BIOS infection found
Once again, the world has proved that nothing is impossible, especially in the field of high technology. Two computer security experts from Argentina, Alfredo Ortega and Anibal Sacco, at the CanSecWest jumpsuit conference, showed a wide audience how to put malicious code into the BIOS!
After infection, the machine becomes completely controlled by the attacker. The most interesting thing is that no data deletion will help to cure the machine, even after flashing the BIOS (!) It remains infected! What is also interesting: the infection was carried out both from Windows and from openBSD, and even on a VMware virtual machine with openBSD. True, for this you need administrator rights or physical access to the machine. According to their statement, infection can be carried out through the device drivers, adding a small patch to them, and the full rootkit will settle in your BIOS for a very long time. Thus, it is also possible to remove or disable the antivirus.
I hope that pills for this threat will be found before inspirational brains of kulhackers come up with this method.
upd.For unbelievers and screaming that this yellowness will bring to the conference and its review on the Threatpos.com blog .
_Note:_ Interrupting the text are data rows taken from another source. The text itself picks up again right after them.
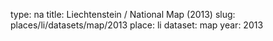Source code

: type: na
title: Liechtenstein / National Map (2013)
slug: places/li/datasets/map/2013
place: li
dataset: map
year: 2013
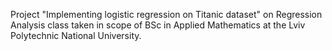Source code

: Project "Implementing logistic regression on Titanic dataset" on Regression Analysis class taken in scope of BSc in Applied Mathematics at the Lviv Polytechnic National University.
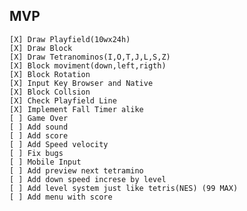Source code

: ## MVP

    [X] Draw Playfield(10wx24h)
    [X] Draw Block
    [X] Draw Tetranominos(I,O,T,J,L,S,Z)
    [X] Block moviment(down,left,rigth)
    [X] Block Rotation
    [X] Input Key Browser and Native
    [X] Block Collsion
    [X] Check Playfield Line
    [X] Implement Fall Timer alike
    [ ] Game Over
    [ ] Add sound
    [ ] Add score
    [ ] Add Speed velocity
    [ ] Fix bugs
    [ ] Mobile Input
    [ ] Add preview next tetramino
    [ ] Add down speed increse by level
    [ ] Add level system just like tetris(NES) (99 MAX)
    [ ] Add menu with score

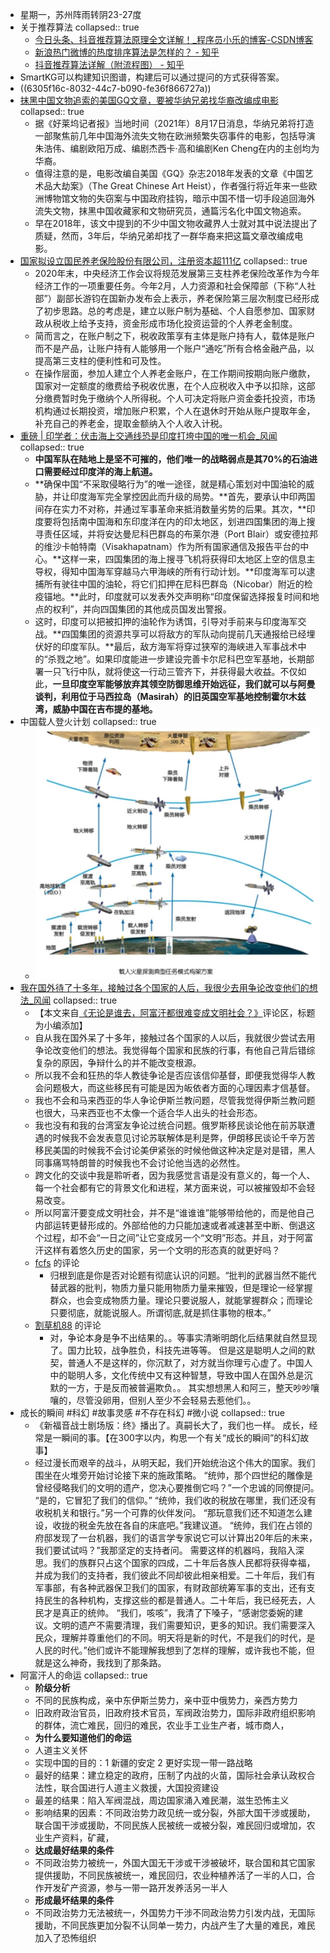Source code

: - 星期一，苏州阵雨转阴23-27度
- 关于推荐算法
  collapsed:: true
	- [今日头条、抖音推荐算法原理全文详解！_程序员小乐的博客-CSDN博客](https://blog.csdn.net/xiaoxiaole0313/article/details/104809884)
	- [新浪热门微博的热度排序算法是怎样的？ - 知乎](https://www.zhihu.com/question/21930083/answer/37581321)
	- [抖音推荐算法详解（附流程图） - 知乎](https://zhuanlan.zhihu.com/p/363246309?ivk_sa=1024320u)
- SmartKG可以构建知识图谱，构建后可以通过提问的方式获得答案。
- ((6305f16c-8032-44c7-b090-fe36f866727a))
- [抹黑中国文物追索的美国GQ文章，要被华纳兄弟找华裔改编成电影](https://www.guancha.cn/internation/2021_08_18_603492.shtml)
  collapsed:: true
	- 据《好莱坞记者报》当地时间（2021年）8月17日消息，华纳兄弟将打造一部聚焦前几年中国海外流失文物在欧洲频繁失窃事件的电影，包括导演朱浩伟、编剧欧阳万成、编剧杰西卡·高和编剧Ken Cheng在内的主创均为华裔。
	- 值得注意的是，电影改编自美国《GQ》杂志2018年发表的文章《中国艺术品大劫案》（The Great Chinese Art Heist），作者强行将近年来一些欧洲博物馆文物的失窃案与中国政府挂钩，暗示中国不惜一切手段追回海外流失文物，抹黑中国收藏家和文物研究员，通篇污名化中国文物追索。
	- 早在2018年，该文中提到的不少中国文物收藏界人士就对其中说法提出了质疑，然而，3年后，华纳兄弟却找了一群华裔来把这篇文章改编成电影。
- [国家拟设立国民养老保险股份有限公司，注册资本超111亿](https://www.guancha.cn/politics/2021_08_19_603612.shtml)
  collapsed:: true
	- 2020年末，中央经济工作会议将规范发展第三支柱养老保险改革作为今年经济工作的一项重要任务。今年2月，人力资源和社会保障部（下称“人社部”）副部长游钧在国新办发布会上表示，养老保险第三层次制度已经形成了初步思路。总的考虑是，建立以账户制为基础、个人自愿参加、国家财政从税收上给予支持，资金形成市场化投资运营的个人养老金制度。
	- 简而言之，在账户制之下，税收政策享有主体是账户持有人，载体是账户而不是产品，让账户持有人能够用一个账户“通吃”所有合格金融产品，以提高第三支柱的便利性和可及性。
	- 在操作层面，参加人建立个人养老金账户，在工作期间按期向账户缴款，国家对一定额度的缴费给予税收优惠，在个人应税收入中予以扣除，这部分缴费暂时免于缴纳个人所得税。个人可决定将账户资金委托投资，市场机构通过长期投资，增加账户积累，个人在退休时开始从账户提取年金，补充自己的养老金，提取金额纳入个人收入计税。
- [重磅 | 印学者：伏击海上交通线恐是印度打垮中国的唯一机会_风闻](https://user.guancha.cn/main/content?id=574692)
  collapsed:: true
	- **中国军队在陆地上是坚不可摧的，他们唯一的战略弱点是其70%的石油进口需要经过印度洋的海上航道。**
	- **确保中国“不采取侵略行为”的唯一途径，就是精心策划对中国油轮的威胁，并让印度海军完全掌控因此而升级的局势。**首先，要承认中印两国间存在实力不对称，并通过军事革命来抵消数量劣势的后果。其次，**印度要将包括南中国海和东印度洋在内的印太地区，划进四国集团的海上搜寻责任区域，并将安达曼尼科巴群岛的布莱尔港（Port Blair）或安德拉邦的维沙卡帕特南（Visakhapatnam）作为所有国家通信及报告平台的中心。**这样一来，四国集团的海上搜寻飞机将获得印太地区上空的信息主导权，得知中国海军穿越马六甲海峡的所有行动计划。**印度海军可以逮捕所有驶往中国的油轮，将它们扣押在尼科巴群岛（Nicobar）附近的检疫锚地。**此时，印度就可以发表外交声明称“印度保留选择报复时间和地点的权利”，并向四国集团的其他成员国发出警报。
	- 这时，印度可以把被扣押的油轮作为诱饵，引导对手前来与印度海军交战。**四国集团的资源共享可以将敌方的军队动向提前几天通报给已经埋伏好的印度军队。**最后，敌方海军将穿过狭窄的海峡进入军事战术中的“杀戮之地”。如果印度能进一步建设完善卡尔尼科巴空军基地，长期部署一只飞行中队，就将使这一行动三管齐下，并获得最大收益。不仅如此，**一旦印度空军能够放弃其领空防御思维开始远征，我们就可以与阿曼谈判，利用位于马西拉岛（Masirah）的旧英国空军基地控制霍尔木兹湾，威胁中国在吉布提的基地。**
- 中国载人登火计划
  collapsed:: true
	- ![image.png](../assets/image_1661989904023_0.png)
- [我在国外待了十多年，接触过各个国家的人后，我很少去用争论改变他们的想法_风闻](https://user.guancha.cn/main/content?id=574934&s=fwzxhfbt)
  collapsed:: true
	- 【本文来自[《无论是谁去，阿富汗都很难变成文明社会？》](https://user.guancha.cn/main/content?id=573193)评论区，标题为小编添加】
	- 自从我在国外呆了十多年，接触过各个国家的人以后，我就很少尝试去用争论改变他们的想法。我觉得每个国家和民族的行事，有他自己背后错综复杂的原因，争辩什么的并不能改变根源。
	- 所以我不会和狂热的华人教徒争论是否应该信仰基督，即便我觉得华人教会问题极大，而这些移民有可能是因为皈依者方面的心理因素才信基督。
	- 我也不会和马来西亚的华人争论伊斯兰教问题，尽管我觉得伊斯兰教问题也很大，马来西亚也不太像一个适合华人出头的社会形态。
	- 我也没有和我的台湾室友争论过统合问题。俄罗斯移民谈论他在前苏联遭遇的时候我不会发表意见讨论苏联解体是利是弊，伊朗移民谈论千辛万苦移民美国的时候我不会讨论美伊紧张的时候他做这种决定是对是错，黑人同事痛骂特朗普的时候我也不会讨论他当选的必然性。
	- 跨文化的交谈中我是聆听者，因为我感觉言语是没有意义的，每一个人、每一个社会都有它的背景文化和进程，某方面来说，可以被摧毁却不会轻易改变。
	- 所以阿富汗要变成文明社会，并不是“谁谁谁”能够带给他的，而是他自己内部运转更替形成的。外部给他的力只能加速或者减速甚至中断、倒退这个过程，却不会“一日之间”让它变成另一个“文明”形态。并且，对于阿富汗这样有着悠久历史的国家，另一个文明的形态真的就更好吗？
	- [fcfs](https://user.guancha.cn/user/personal-homepage?uid=9373) 的评论
		- 归根到底是你是否对论题有彻底认识的问题。“批判的武器当然不能代替武器的批判，物质力量只能用物质力量来摧毁，但是理论一经掌握群众，也会变成物质力量。理论只要说服人，就能掌握群众；而理论只要彻底，就能说服人。所谓彻底,就是抓住事物的根本。”
	- [割草机88](https://user.guancha.cn/user/personal-homepage?uid=19455) 的评论
		- 对，争论本身是争不出结果的。。等事实清晰明朗化后结果就自然显现了。国力比较，战争胜负，科技先进等等。
		  但是这是聪明人之间的默契，普通人不是这样的，你沉默了，对方就当你理亏心虚了。中国人中的聪明人多，文化传统中又有这种智慧，导致中国人在国外总是沉默的一方，于是反而被普遍欺负。。
		  其实想想黑人和阿三，整天吵吵嚷嚷的，尽管没卵用，但别人至少不会轻易去惹他们。。
- 成长的瞬间 #科幻 #故事灵感 #不存在科幻 #微小说
  collapsed:: true
	- 《新福音战士剧场版：终》播出了。真嗣长大了，我们也一样。
	  成长，经常是一瞬间的事。【在300字以内，构思一个有关“成长的瞬间”的科幻故事】
	- 经过漫长而艰辛的战斗，从明天起，我们开始统治这个伟大的国家。我们围坐在火堆旁开始讨论接下来的施政策略。
	  “统帅，那个四世纪的雕像是曾经侵略我们的文明的遗产，您决心要推倒它吗？”一个忠诚的同僚提问。
	  “是的，它冒犯了我们的信仰。”
	  “统帅，我们收的税放在哪里，我们还没有收税机关和银行。”另一个可靠的伙伴发问。
	  “那玩意我们还不知道怎么建设，收拢的税金先放在各自的床底吧。”我建议道。
	  “统帅，我们在占领的府邸发现了一台机器，我们的语言学专家说它可以计算出20年后的未来，我们要试试吗？”我那坚定的支持者问。
	  需要这样的机器吗，我陷入深思。我们的族群只占这个国家的四成，二十年后各族人民都将获得幸福，并成为我们的支持者，我们彼此不同却彼此相亲相爱。二十年后，我们有军事部，有各种武器保卫我们的国家，有财政部统筹军事的支出，还有支持民生的各种机构，支撑这些的都是普通人。二十年后，我已经死去，人民才是真正的统帅。
	  “我们，咳咳”，我清了下嗓子，“感谢您委婉的建议。文明的遗产不需要清理，我们需要知识，更多的知识。我们需要深入民众，理解并尊重他们的不同。明天将是新的时代，不是我们的时代，是人民的时代。”他们或许不能理解我想到了怎样的理解，或许我也不能，但就是这么神奇，我找到了那条路。
- 阿富汗人的命运
  collapsed:: true
	- **阶级分析**
	- 不同的民族构成，亲中东伊斯兰势力，亲中亚中俄势力，亲西方势力
	- 旧政府政治官员，旧政府技术官员，军阀政治势力，国际非政府组织影响的群体，流亡难民，回归的难民，农业手工业生产者，城市商人，
	- **为什么要知道他们的命运**
	- 人道主义关怀
	- 实现中国的目的：1 新疆的安定 2 更好实现一带一路战略
	- 最好的结果：建立稳定的政府，压制了内战的火苗，国际社会承认政权合法性，联合国进行人道主义救援，大国投资建设
	- 最差的结果：陷入军阀混战，周边国家涌入难民潮，滋生恐怖主义
	- 影响结果的因素：不同政治势力政见统一或分裂，外部大国干涉或援助，联合国干涉或援助，不同民族人民被统一或被分裂，难民回归或增加，农业生产资料，矿藏，
	- **达成最好结果的条件**
	- 不同政治势力被统一，外国大国无干涉或干涉被破坏，联合国和其它国家提供援助，不同民族被统一，难民回归，农业种植养活了一半的人口，合作开发矿产资源，参与一带一路开发养活另一半人
	- **形成最坏结果的条件**
	- 不同政治势力无法被统一，外国势力干涉不同政治势力引发内战，无国际援助，不同民族更加分裂不认同单一势力，内战产生了大量的难民，难民加入了恐怖组织
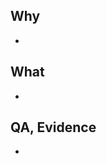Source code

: ## Why
<!-- Why we need this PR -->
-

## What
<!-- What features are added in this PR -->
-

## QA, Evidence
<!-- Things that support this PR is correct -->
-
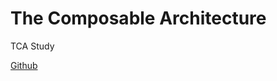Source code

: # The Composable Architecture

TCA Study

[Github](https://github.com/pointfreeco/swift-composable-architecture)  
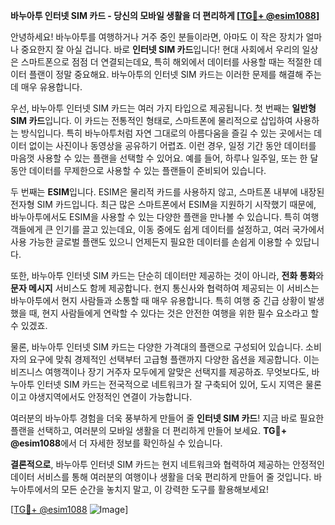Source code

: **바누아투 인터넷 SIM 카드 - 당신의 모바일 생활을 더 편리하게 [[TG💪+ @esim1088](https://t.me/s/esim1088)]**

안녕하세요! 바누아투를 여행하거나 거주 중인 분들이라면, 아마도 이 작은 장치가 얼마나 중요한지 잘 아실 겁니다. 바로 **인터넷 SIM 카드**입니다! 현대 사회에서 우리의 일상은 스마트폰으로 점점 더 연결되는데요, 특히 해외에서 데이터를 사용할 때는 적절한 데이터 플랜이 정말 중요해요. 바누아투의 인터넷 SIM 카드는 이러한 문제를 해결해 주는 데 매우 유용합니다.

우선, 바누아투 인터넷 SIM 카드는 여러 가지 타입으로 제공됩니다. 첫 번째는 **일반형 SIM 카드**입니다. 이 카드는 전통적인 형태로, 스마트폰에 물리적으로 삽입하여 사용하는 방식입니다. 특히 바누아투처럼 자연 그대로의 아름다움을 즐길 수 있는 곳에서는 데이터 없이는 사진이나 동영상을 공유하기 어렵죠. 이런 경우, 일정 기간 동안 데이터를 마음껏 사용할 수 있는 플랜을 선택할 수 있어요. 예를 들어, 하루나 일주일, 또는 한 달 동안 데이터를 무제한으로 사용할 수 있는 플랜들이 준비되어 있습니다.

두 번째는 **ESIM**입니다. ESIM은 물리적 카드를 사용하지 않고, 스마트폰 내부에 내장된 전자형 SIM 카드입니다. 최근 많은 스마트폰에서 ESIM을 지원하기 시작했기 때문에, 바누아투에서도 ESIM을 사용할 수 있는 다양한 플랜을 만나볼 수 있습니다. 특히 여행객들에게 큰 인기를 끌고 있는데요, 이동 중에도 쉽게 데이터를 설정하고, 여러 국가에서 사용 가능한 글로벌 플랜도 있으니 언제든지 필요한 데이터를 손쉽게 이용할 수 있답니다.

또한, 바누아투 인터넷 SIM 카드는 단순히 데이터만 제공하는 것이 아니라, **전화 통화**와 **문자 메시지** 서비스도 함께 제공합니다. 현지 통신사와 협력하여 제공되는 이 서비스는 바누아투에서 현지 사람들과 소통할 때 매우 유용합니다. 특히 여행 중 긴급 상황이 발생했을 때, 현지 사람들에게 연락할 수 있다는 것은 안전한 여행을 위한 필수 요소라고 할 수 있겠죠.

물론, 바누아투 인터넷 SIM 카드는 다양한 가격대의 플랜으로 구성되어 있습니다. 소비자의 요구에 맞춰 경제적인 선택부터 고급형 플랜까지 다양한 옵션을 제공합니다. 이는 비즈니스 여행객이나 장기 거주자 모두에게 알맞은 선택지를 제공하죠. 무엇보다도, 바누아투 인터넷 SIM 카드는 전국적으로 네트워크가 잘 구축되어 있어, 도시 지역은 물론이고 야생지역에서도 안정적인 연결이 가능합니다.

여러분의 바누아투 경험을 더욱 풍부하게 만들어 줄 **인터넷 SIM 카드**! 지금 바로 필요한 플랜을 선택하고, 여러분의 모바일 생활을 더 편리하게 만들어 보세요. **TG💪+ @esim1088**에서 더 자세한 정보를 확인하실 수 있습니다.

**결론적으로**, 바누아투 인터넷 SIM 카드는 현지 네트워크와 협력하여 제공하는 안정적인 데이터 서비스를 통해 여러분의 여행이나 생활을 더욱 편리하게 만들어 줄 것입니다. 바누아투에서의 모든 순간을 놓치지 말고, 이 강력한 도구를 활용해보세요! 

[[TG💪+ @esim1088](https://t.me/s/esim1088) ![Image](https://i.postimg.cc/Y0z9fWf4/image.png)]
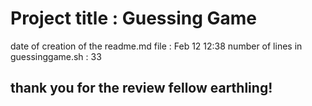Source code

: # Project title : Guessing Game
date of creation of the readme.md file :
Feb 12 12:38
number of lines in guessinggame.sh :
33
## thank you for the review fellow earthling!
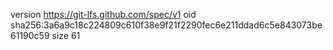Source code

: version https://git-lfs.github.com/spec/v1
oid sha256:3a6a9c18c224809c610f38e9f21f2290fec6e211ddad6c5e843073be61190c59
size 61
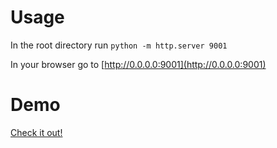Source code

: # Usage
In the root directory run
`python -m http.server 9001`

In your browser go to [http://0.0.0.0:9001](http://0.0.0.0:9001)

# Demo
[Check it out!](https://youtu.be/xF7u4Az_kM0)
upd2 Transferred to information security, thanks for the karma.
After infection, the machine becomes completely controlled by the attacker. The most interesting thing is that no data deletion will help to cure the machine, even after flashing the BIOS (!) It remains infected! What is also interesting: the infection was carried out both from Windows and from openBSD, and even on a VMware virtual machine with openBSD. True, for this you need administrator rights or physical access to the machine. According to their statement, infection can be carried out through the device drivers, adding a small patch to them, and the full rootkit will settle in your BIOS for a very long time. Thus, it is also possible to remove or disable the antivirus.
I hope that pills for this threat will be found before inspirational brains of kulhackers come up with this method.
upd.For unbelievers and screaming that this yellowness will bring to the conference and its review on the Threatpos.com blog .
upd2 Transferred to information security, thanks for the karma.